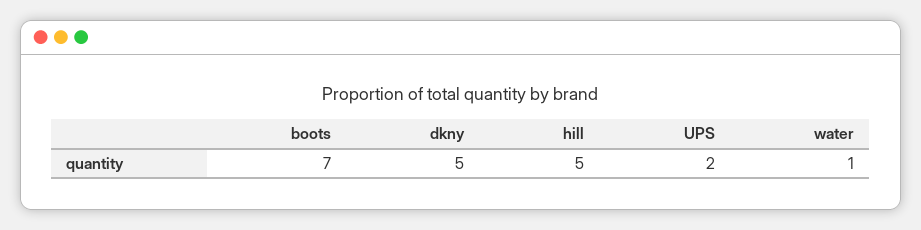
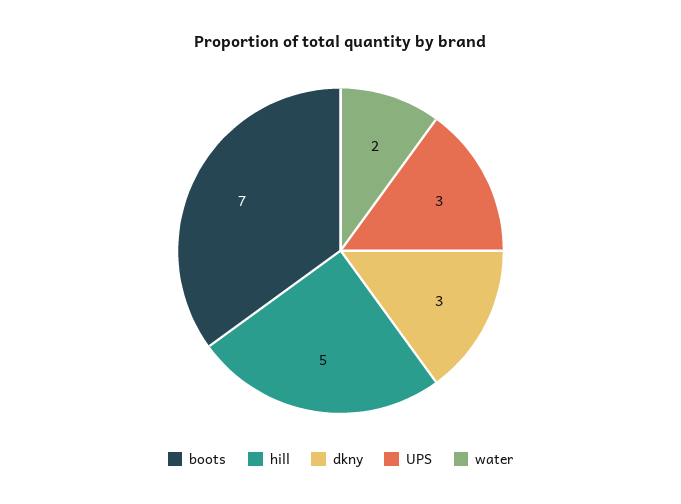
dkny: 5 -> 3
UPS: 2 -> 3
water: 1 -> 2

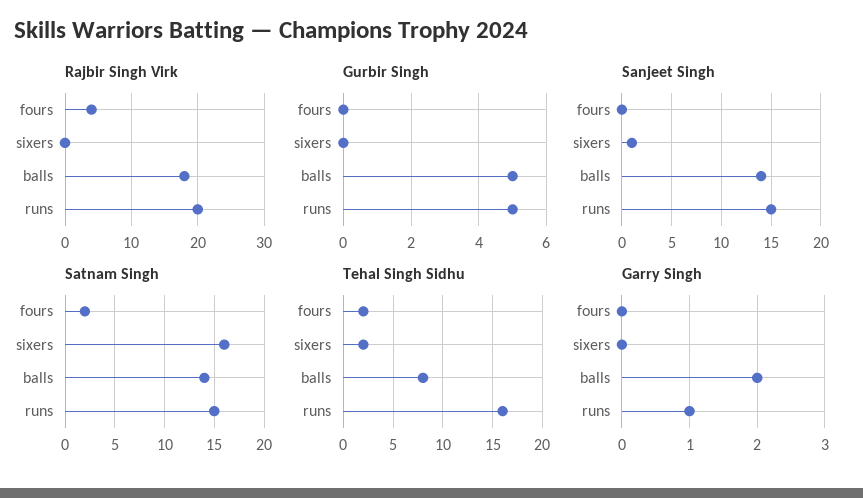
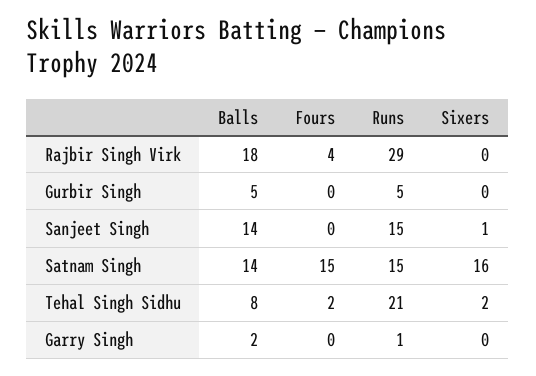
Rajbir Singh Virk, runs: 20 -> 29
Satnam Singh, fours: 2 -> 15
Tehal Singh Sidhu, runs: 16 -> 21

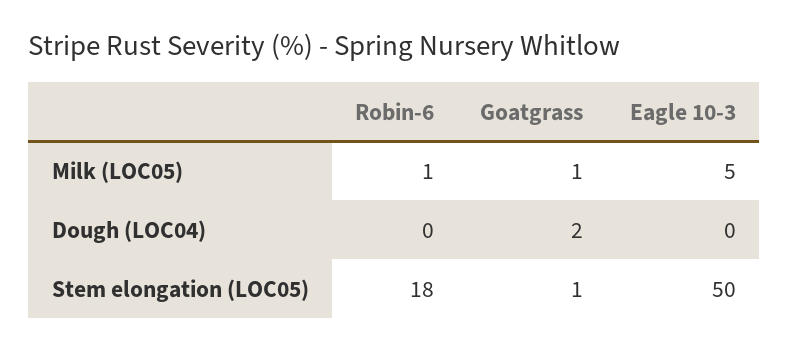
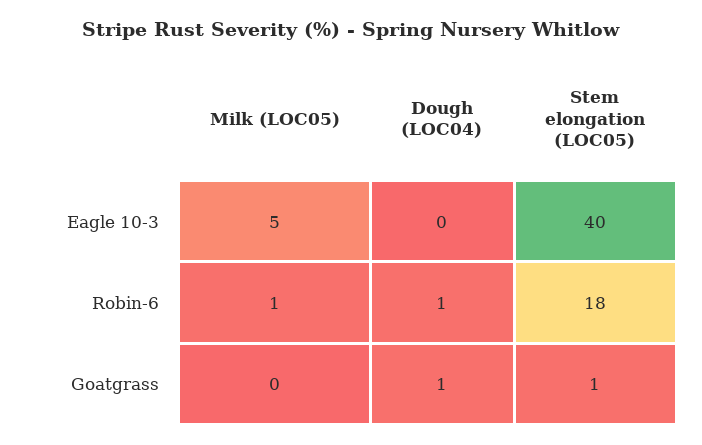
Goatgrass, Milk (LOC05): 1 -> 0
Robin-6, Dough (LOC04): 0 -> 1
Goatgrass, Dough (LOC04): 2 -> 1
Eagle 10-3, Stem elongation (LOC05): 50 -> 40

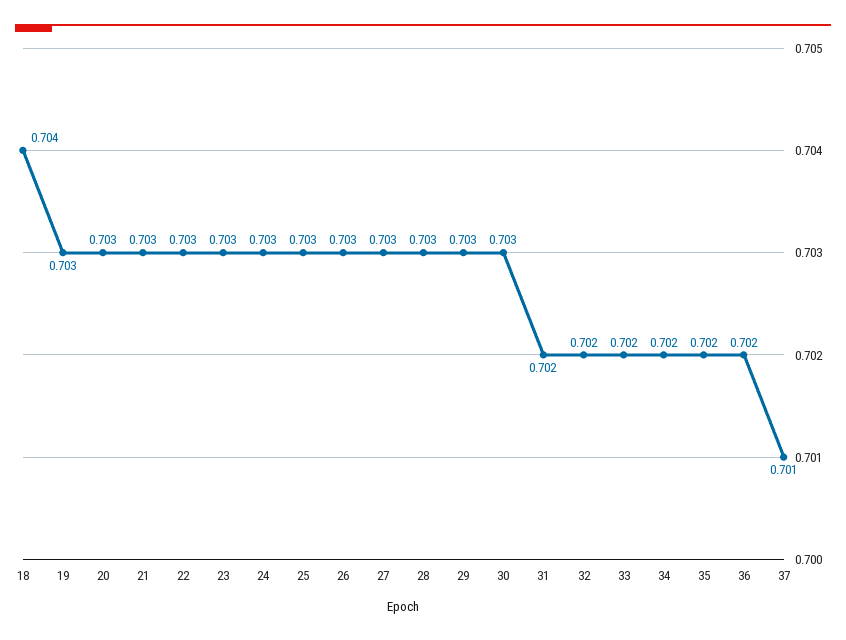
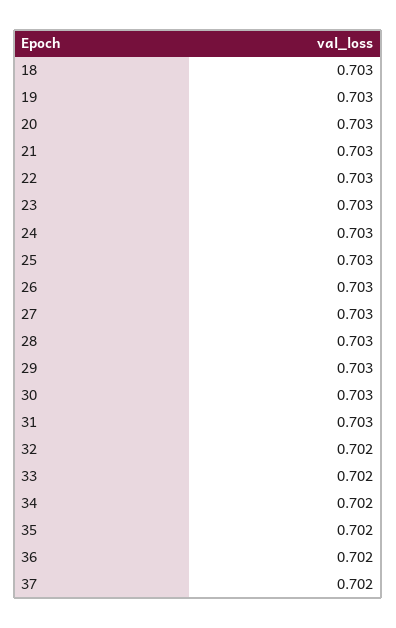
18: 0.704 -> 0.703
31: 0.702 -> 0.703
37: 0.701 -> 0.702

━━━

HOW TO COMPLETE THIS TASK
Hand back every line of the material, exactly, without the pictures.

OUTPUT
dkny: 5 -> 3
UPS: 2 -> 3
water: 1 -> 2

Rajbir Singh Virk, runs: 20 -> 29
Satnam Singh, fours: 2 -> 15
Tehal Singh Sidhu, runs: 16 -> 21

Goatgrass, Milk (LOC05): 1 -> 0
Robin-6, Dough (LOC04): 0 -> 1
Goatgrass, Dough (LOC04): 2 -> 1
Eagle 10-3, Stem elongation (LOC05): 50 -> 40

18: 0.704 -> 0.703
31: 0.702 -> 0.703
37: 0.701 -> 0.702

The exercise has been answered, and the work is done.